Uscio is renowned worldwide for the production and sale of tower clocks and artistic street clocks, a tradition currently carried on by the Trebino Company (in the past, the Bisso and Terrile families also contributed). In 2004, the company transformed the ancient establishment into a museum that houses historical and precious timepieces.

Its territory, which includes the hamlets of Calcinara and Terrile and the Colle Caprile pass, is crossed by numerous trails that can be explored on foot or by mountain bike. These trails offer pleasant excursions and allow you to reach various destinations.
These trails allow you to reach the Val Fontanabuona, the neighboring municipalities of Recco, Sori, and Pieve Ligure, as well as the Portofino Park and the coastline by following the Via del Mare (Coastal Road)..

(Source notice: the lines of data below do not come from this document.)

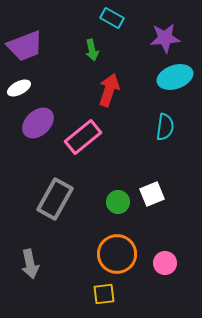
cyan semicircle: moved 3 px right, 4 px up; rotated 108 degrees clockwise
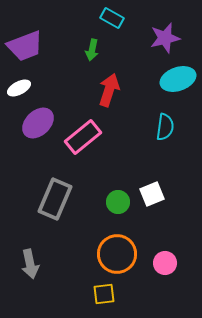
purple star: rotated 8 degrees counterclockwise
green arrow: rotated 25 degrees clockwise
cyan ellipse: moved 3 px right, 2 px down
gray rectangle: rotated 6 degrees counterclockwise
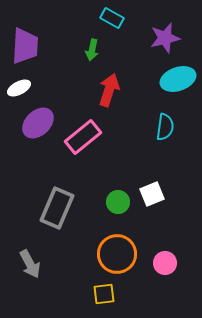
purple trapezoid: rotated 66 degrees counterclockwise
gray rectangle: moved 2 px right, 9 px down
gray arrow: rotated 16 degrees counterclockwise
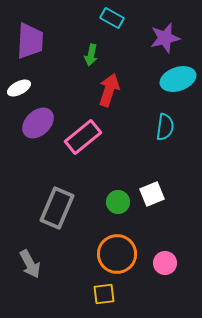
purple trapezoid: moved 5 px right, 5 px up
green arrow: moved 1 px left, 5 px down
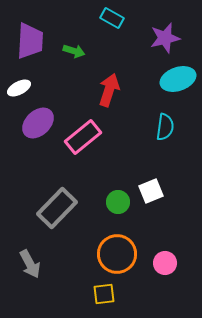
green arrow: moved 17 px left, 4 px up; rotated 85 degrees counterclockwise
white square: moved 1 px left, 3 px up
gray rectangle: rotated 21 degrees clockwise
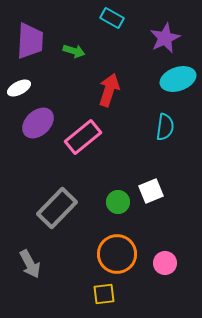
purple star: rotated 12 degrees counterclockwise
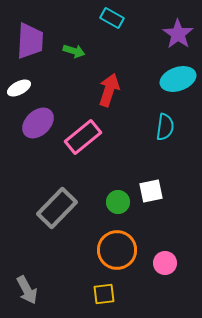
purple star: moved 13 px right, 4 px up; rotated 12 degrees counterclockwise
white square: rotated 10 degrees clockwise
orange circle: moved 4 px up
gray arrow: moved 3 px left, 26 px down
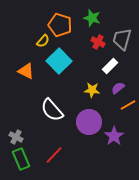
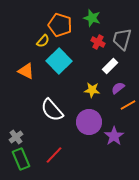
gray cross: rotated 24 degrees clockwise
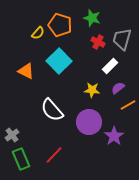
yellow semicircle: moved 5 px left, 8 px up
gray cross: moved 4 px left, 2 px up
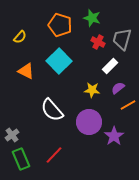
yellow semicircle: moved 18 px left, 4 px down
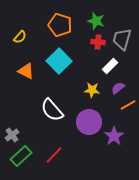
green star: moved 4 px right, 3 px down
red cross: rotated 24 degrees counterclockwise
green rectangle: moved 3 px up; rotated 70 degrees clockwise
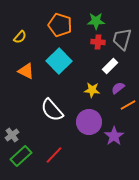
green star: rotated 18 degrees counterclockwise
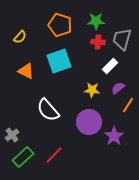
cyan square: rotated 25 degrees clockwise
orange line: rotated 28 degrees counterclockwise
white semicircle: moved 4 px left
green rectangle: moved 2 px right, 1 px down
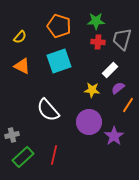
orange pentagon: moved 1 px left, 1 px down
white rectangle: moved 4 px down
orange triangle: moved 4 px left, 5 px up
gray cross: rotated 24 degrees clockwise
red line: rotated 30 degrees counterclockwise
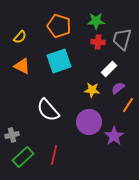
white rectangle: moved 1 px left, 1 px up
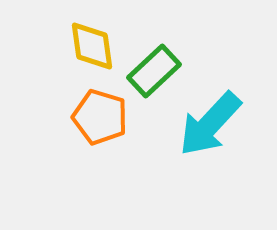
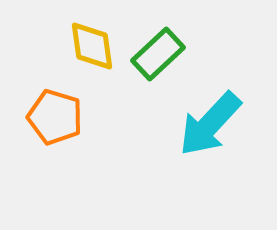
green rectangle: moved 4 px right, 17 px up
orange pentagon: moved 45 px left
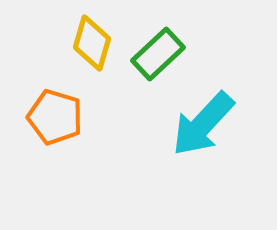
yellow diamond: moved 3 px up; rotated 24 degrees clockwise
cyan arrow: moved 7 px left
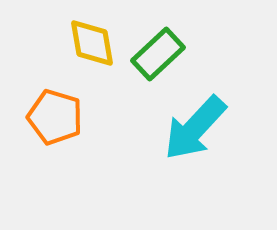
yellow diamond: rotated 26 degrees counterclockwise
cyan arrow: moved 8 px left, 4 px down
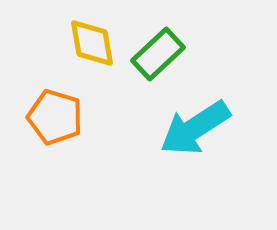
cyan arrow: rotated 14 degrees clockwise
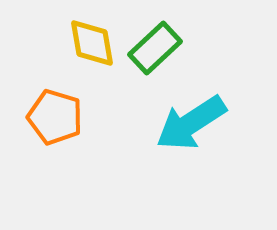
green rectangle: moved 3 px left, 6 px up
cyan arrow: moved 4 px left, 5 px up
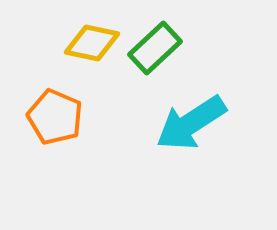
yellow diamond: rotated 68 degrees counterclockwise
orange pentagon: rotated 6 degrees clockwise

There is a well-marked and maintained hiking network managed by the Uscio Outdoor Association, offering various points of interest beyond the breathtaking scenery. These include the slate quarries, which bear witness to the ancient activity of extracting and working the black stone. There are also the "case delle stelle," originally built as stables in the 1920s but later used as shelters for partisans during World War II. Additionally, there is the "big bench," a popular oversized bench in recent years, attracting selfie enthusiasts. It is strategically positioned along the Polveriera trail, providing panoramic views.

One curiosity related to the name of Uscio is the legend of the "Sprenaggi," imaginary creatures said to inhabit the hills between Recco and Fontanabuona. It is believed that they live in harmony with the forest animals and appear in various forms. These friendly elves are also the focus of an artistic-literary competition and a dish called "zuppa di Sprenaggi," a soup prepared with wild herbs.